Nashville, TENN--Clark Lea and Vanderbilt are still working at it.

As the fourth-year coach focuses in on his process-over-result based build, he finds a microcosm of its state in its recruiting infrastructure.

Vanderbilt has course-corrected in order to address its NIL issues, but still has an uphill climb to get Vanderbilt to a place that it naturally isn't built to.

That uphill climb started with a limp, which has consistently hampered Lea's program.

Lea and his staff finally broke some ground after last season's 2-10 finish, though.

"We’re moving forward but we’re still behind," Lea said of the program's NIL state. "The team NIL was set to triple from a minuscule amount a year ago and that number that was gonna triple then doubled again. That was in one week."

That groundbreaking gave his program some life at the time. As evidenced by its 36-32 loss to Georgia State it needs more, though.
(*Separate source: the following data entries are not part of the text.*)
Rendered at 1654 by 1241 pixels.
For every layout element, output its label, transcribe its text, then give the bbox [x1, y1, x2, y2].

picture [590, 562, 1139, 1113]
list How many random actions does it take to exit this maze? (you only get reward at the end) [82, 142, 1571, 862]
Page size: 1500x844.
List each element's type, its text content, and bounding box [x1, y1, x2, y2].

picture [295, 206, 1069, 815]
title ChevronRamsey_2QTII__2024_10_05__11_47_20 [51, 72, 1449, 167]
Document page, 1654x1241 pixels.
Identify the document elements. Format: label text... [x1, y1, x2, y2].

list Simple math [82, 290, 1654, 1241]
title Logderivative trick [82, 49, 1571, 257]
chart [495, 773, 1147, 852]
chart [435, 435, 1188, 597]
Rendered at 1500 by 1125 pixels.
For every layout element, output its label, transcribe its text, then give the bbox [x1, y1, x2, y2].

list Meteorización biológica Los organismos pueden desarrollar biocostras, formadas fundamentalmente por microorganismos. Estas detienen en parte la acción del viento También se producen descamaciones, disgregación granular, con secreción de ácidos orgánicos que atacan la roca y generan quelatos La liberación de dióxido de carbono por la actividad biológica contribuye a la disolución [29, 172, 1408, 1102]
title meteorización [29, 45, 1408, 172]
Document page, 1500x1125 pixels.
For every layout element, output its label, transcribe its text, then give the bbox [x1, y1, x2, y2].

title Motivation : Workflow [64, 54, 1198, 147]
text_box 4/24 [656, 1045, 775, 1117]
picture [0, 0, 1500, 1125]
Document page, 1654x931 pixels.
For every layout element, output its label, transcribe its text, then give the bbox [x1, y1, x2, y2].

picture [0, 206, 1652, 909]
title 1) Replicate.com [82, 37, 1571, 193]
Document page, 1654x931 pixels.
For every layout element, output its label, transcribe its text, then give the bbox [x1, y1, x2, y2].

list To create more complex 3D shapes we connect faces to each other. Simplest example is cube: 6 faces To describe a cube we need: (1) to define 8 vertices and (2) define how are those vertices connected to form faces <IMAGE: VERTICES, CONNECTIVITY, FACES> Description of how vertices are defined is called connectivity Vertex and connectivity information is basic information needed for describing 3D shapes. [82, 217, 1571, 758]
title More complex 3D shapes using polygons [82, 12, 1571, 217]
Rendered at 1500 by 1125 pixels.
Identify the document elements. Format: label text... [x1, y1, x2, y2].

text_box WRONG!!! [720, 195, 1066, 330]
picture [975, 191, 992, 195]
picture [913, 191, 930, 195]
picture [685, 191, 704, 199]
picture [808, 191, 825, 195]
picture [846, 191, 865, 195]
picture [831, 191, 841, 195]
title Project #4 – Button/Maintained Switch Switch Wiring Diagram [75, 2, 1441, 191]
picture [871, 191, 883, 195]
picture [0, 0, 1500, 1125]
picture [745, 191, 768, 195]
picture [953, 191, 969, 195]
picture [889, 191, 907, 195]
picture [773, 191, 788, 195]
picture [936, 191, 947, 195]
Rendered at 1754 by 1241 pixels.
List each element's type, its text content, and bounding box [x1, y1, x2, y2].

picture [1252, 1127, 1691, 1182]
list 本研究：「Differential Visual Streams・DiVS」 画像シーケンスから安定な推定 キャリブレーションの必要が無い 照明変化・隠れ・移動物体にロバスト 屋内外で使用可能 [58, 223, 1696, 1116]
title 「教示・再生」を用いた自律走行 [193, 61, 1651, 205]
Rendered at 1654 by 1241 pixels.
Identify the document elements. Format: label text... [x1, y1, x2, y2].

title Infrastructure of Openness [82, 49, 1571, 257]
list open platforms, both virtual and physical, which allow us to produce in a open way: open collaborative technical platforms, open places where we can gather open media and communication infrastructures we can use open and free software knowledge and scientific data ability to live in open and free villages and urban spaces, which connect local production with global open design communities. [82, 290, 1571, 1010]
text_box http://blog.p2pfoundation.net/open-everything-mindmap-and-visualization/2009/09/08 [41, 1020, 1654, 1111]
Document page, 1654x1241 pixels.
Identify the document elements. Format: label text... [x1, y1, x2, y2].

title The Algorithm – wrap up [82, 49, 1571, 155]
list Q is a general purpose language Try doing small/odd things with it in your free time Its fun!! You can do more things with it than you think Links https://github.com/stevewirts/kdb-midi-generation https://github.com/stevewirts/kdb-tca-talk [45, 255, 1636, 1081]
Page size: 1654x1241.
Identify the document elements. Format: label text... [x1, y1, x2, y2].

It doesn't just need more life. It needs more money, too.

Lea has optimism that it will get there. That optimism comes with a reality check, though.

"I don’t expect that [NIL number] to say the same or even incrementally increase," Lea said. "I expect it to probably double again that still puts us somewhere in the bottom half of our league."

It doesn't just put his program in the bottom half of the SEC, it doesn't change the way in which it is behind on allocating its resources towards the high school level.

"We still have not engaged in the paying of high school players," Lea said. "We are behind because of it. There’s not a world anymore that exists where that’s not part of the equation."

Lea feels as if there's a glimmer of hope that his program won't always be behind, though. He sees that in a day-to-day sense that he didn't previously.

"I get really excited hearing Candice talk about what the vision for what the future look like in that respect," Lea said. "That’s what success looks like anymore in college athletics so we gotta be committed to it and follow through on it."

That vision could take years to amount to consistent results. In the worst case scenario, it could never provide its return on investment.

Lea doesn't think that way, though. Rather, he looks back at where he started for optimism.

"We’re a program that year one it was like we we’re focused on how we get recovery shakes after workouts," Lea said. "We started at the lowest possible rung and if not for great support from Candice and Chancellor Diermier we would still be making excuses for how we’re not willing to pay athletes, but we’re doing that and we’re gonna keep strengthening in that respect."